Task description. Copy the records exactly, leaving out every picture.

Records shown.
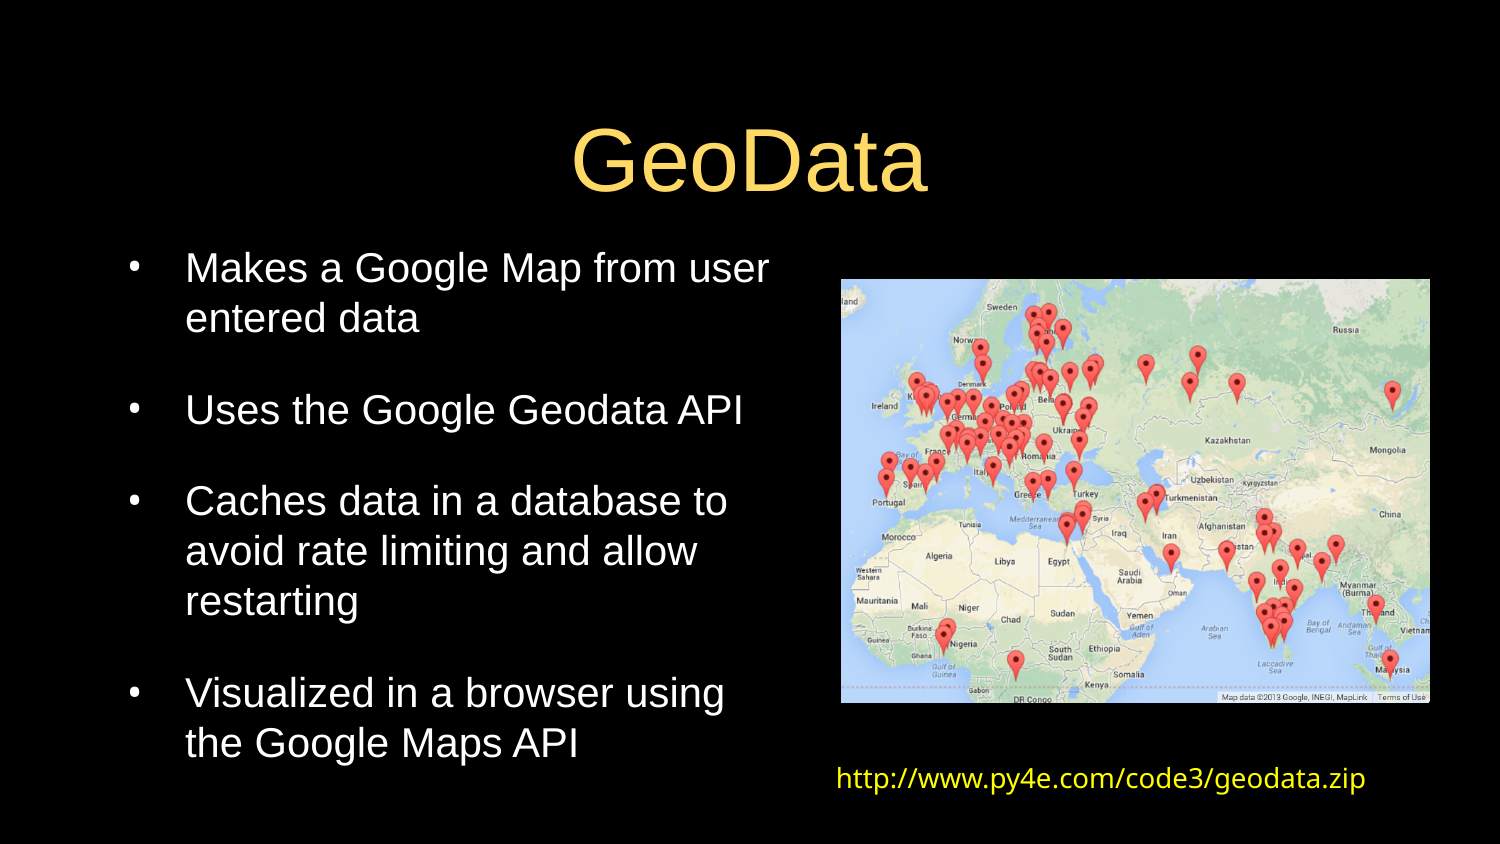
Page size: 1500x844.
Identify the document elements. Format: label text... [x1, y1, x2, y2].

picture [841, 279, 1433, 705]
text_box http://www.py4e.com/code3/geodata.zip [827, 750, 1438, 797]
text_box GeoData [106, 76, 1393, 235]
text_box Makes a Google Map from user entered data Uses the Google Geodata API Caches data in a database to avoid rate limiting and allow restarting Visualized in a browser using the Google Maps API [106, 240, 799, 767]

Written solution.
Page size: 1500x844.
Identify the document elements. Format: label text... [x1, y1, x2, y2].

picture [841, 279, 1433, 705]
text_box http://www.py4e.com/code3/geodata.zip [827, 750, 1438, 797]
text_box GeoData [106, 76, 1393, 235]
text_box Makes a Google Map from user entered data Uses the Google Geodata API Caches data in a database to avoid rate limiting and allow restarting Visualized in a browser using the Google Maps API [106, 240, 799, 767]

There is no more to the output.